(Excerpted data Opens)

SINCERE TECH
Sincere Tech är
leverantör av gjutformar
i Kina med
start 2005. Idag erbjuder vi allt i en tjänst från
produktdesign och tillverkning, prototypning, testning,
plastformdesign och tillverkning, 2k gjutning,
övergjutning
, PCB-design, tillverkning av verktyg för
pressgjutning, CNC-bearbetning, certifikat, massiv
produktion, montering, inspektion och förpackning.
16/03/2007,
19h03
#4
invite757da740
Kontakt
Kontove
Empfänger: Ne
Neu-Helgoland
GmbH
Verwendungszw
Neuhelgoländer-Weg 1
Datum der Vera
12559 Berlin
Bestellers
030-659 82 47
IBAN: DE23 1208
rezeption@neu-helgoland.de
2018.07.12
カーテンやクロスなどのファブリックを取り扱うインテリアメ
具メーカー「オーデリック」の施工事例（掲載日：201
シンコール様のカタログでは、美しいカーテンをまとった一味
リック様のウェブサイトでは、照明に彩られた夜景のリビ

(Excerpted data Closes)

▸ Task goal:
Reproduce every line of the data above verbatim.

▸ Solution to this task:
SINCERE TECH
Sincere Tech är
leverantör av gjutformar
i Kina med
start 2005. Idag erbjuder vi allt i en tjänst från
produktdesign och tillverkning, prototypning, testning,
plastformdesign och tillverkning, 2k gjutning,
övergjutning
, PCB-design, tillverkning av verktyg för
pressgjutning, CNC-bearbetning, certifikat, massiv
produktion, montering, inspektion och förpackning.
16/03/2007,
19h03
#4
invite757da740
Kontakt
Kontove
Empfänger: Ne
Neu-Helgoland
GmbH
Verwendungszw
Neuhelgoländer-Weg 1
Datum der Vera
12559 Berlin
Bestellers
030-659 82 47
IBAN: DE23 1208
rezeption@neu-helgoland.de
2018.07.12
カーテンやクロスなどのファブリックを取り扱うインテリアメ
具メーカー「オーデリック」の施工事例（掲載日：201
シンコール様のカタログでは、美しいカーテンをまとった一味
リック様のウェブサイトでは、照明に彩られた夜景のリビ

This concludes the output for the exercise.